# REQUIRED ACTION
Write out the whole listing again, exactly.

# EXTRACTED INFORMATION
——

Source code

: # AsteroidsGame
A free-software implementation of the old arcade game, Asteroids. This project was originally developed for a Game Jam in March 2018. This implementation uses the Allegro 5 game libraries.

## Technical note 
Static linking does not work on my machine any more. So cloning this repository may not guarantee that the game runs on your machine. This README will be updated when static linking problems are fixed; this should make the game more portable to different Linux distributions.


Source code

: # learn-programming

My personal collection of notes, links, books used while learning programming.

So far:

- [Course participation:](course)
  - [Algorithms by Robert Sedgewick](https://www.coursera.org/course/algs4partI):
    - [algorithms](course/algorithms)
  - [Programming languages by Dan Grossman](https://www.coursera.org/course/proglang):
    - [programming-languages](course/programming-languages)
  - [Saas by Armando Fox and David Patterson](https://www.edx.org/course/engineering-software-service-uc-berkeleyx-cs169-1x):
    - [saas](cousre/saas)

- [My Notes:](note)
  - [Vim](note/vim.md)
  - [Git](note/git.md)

——

# COMPLETED TASK
Source code

: # AsteroidsGame
A free-software implementation of the old arcade game, Asteroids. This project was originally developed for a Game Jam in March 2018. This implementation uses the Allegro 5 game libraries.

## Technical note 
Static linking does not work on my machine any more. So cloning this repository may not guarantee that the game runs on your machine. This README will be updated when static linking problems are fixed; this should make the game more portable to different Linux distributions.


Source code

: # learn-programming

My personal collection of notes, links, books used while learning programming.

So far:

- [Course participation:](course)
  - [Algorithms by Robert Sedgewick](https://www.coursera.org/course/algs4partI):
    - [algorithms](course/algorithms)
  - [Programming languages by Dan Grossman](https://www.coursera.org/course/proglang):
    - [programming-languages](course/programming-languages)
  - [Saas by Armando Fox and David Patterson](https://www.edx.org/course/engineering-software-service-uc-berkeleyx-cs169-1x):
    - [saas](cousre/saas)

- [My Notes:](note)
  - [Vim](note/vim.md)
  - [Git](note/git.md)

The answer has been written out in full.